Since many professional services firms provide
audit as well as tax and consulting services, organisations that work
with multiple advisors can build trusting relationships with multiple
firms. Down the road, this exposure can lead to the choice of a new
auditor. The process of selecting an auditor, or any other advisor,
should be made on the basis of quality, insight, value and trust—not a
three year requirement.
Meanwhile, board audit committees are becoming much
more aware of their role and interested in the detail of an audit.
Kenya’s Capital Markets Authority recently released The Code of
Corporate Governance Practices for Issuers of Securities to the Public
2015, which becomes effective December 15, 2016 and applies to all
listed entities. The code’s principles and recommendations are organised
into six pillars including board operations and control, ethics and
social responsibility and transparency and disclosure. Requirements like
rigorous disclosures by the board are supported by guidelines on
implementation.
I believe that the code constitutes several steps
in the right direction and it will serve to build more trust in public
companies. Many of Kenya’s banks are also public entities and the code
will strengthen governance and trust in them too.
Over the last 18 months, the CBK has played a
distinguished role in helping to shore up trust in the banking sector.
It issued instructions to external auditors to carry out more detailed
reviews of banks’ ICT systems and report to the CBK. We can expect the
CBK to enforce new capital requirements that became effective 1 January
2015 as part of its focus on risk-based capital supervision.
Reinforce trust
Our bank failures have been singular events, not
structural defects. We have not experienced a devastating financial
crisis like those that occurred in Southeast Asia in the 1990s, in
Western Europe and the US in 2008 or in Nigeria in 2009. I believe that
auditors and banks should reinforce the trust that Kenya’s Central Bank
has worked hard to shore up and work together to progress policymaking
in a useful, effective and trustworthy direction.

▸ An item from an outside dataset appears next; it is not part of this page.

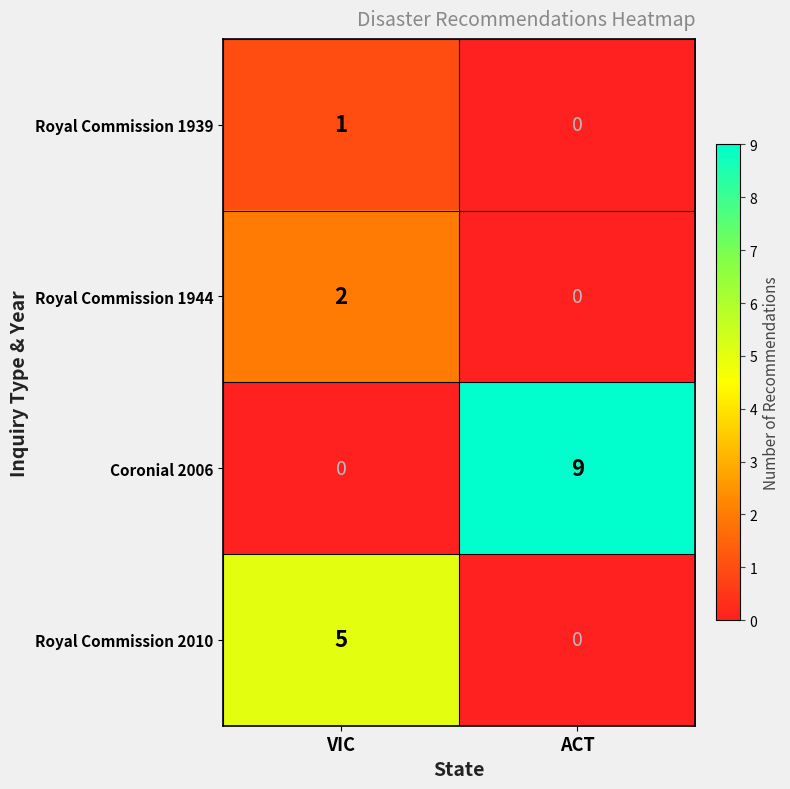

What is the spread (max minus min) of values at VIC?

5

We all have a role to play and we must have the
courage to do what must be done. Courage will inspire tough choices that
lead to improved governance. It will improve the quality of audits,
such as when we raise difficult questions with management—early and as
often as necessary. Shareholders must have the courage to select board
members with the experience and integrity to serve well.
Boards and management must show courage, even when the going gets tough, to demonstrate their trustworthiness in the market.
In my view, the three-year mandatory auditor rotation for
banks is too frequent and will not contribute to greater trust or
accountability. I see it being disruptive and counter-productive. We had
better learn from practice elsewhere.
Ngahu is a partner with PwC and leads the firm’s assurance practice in Kenya and East Africa.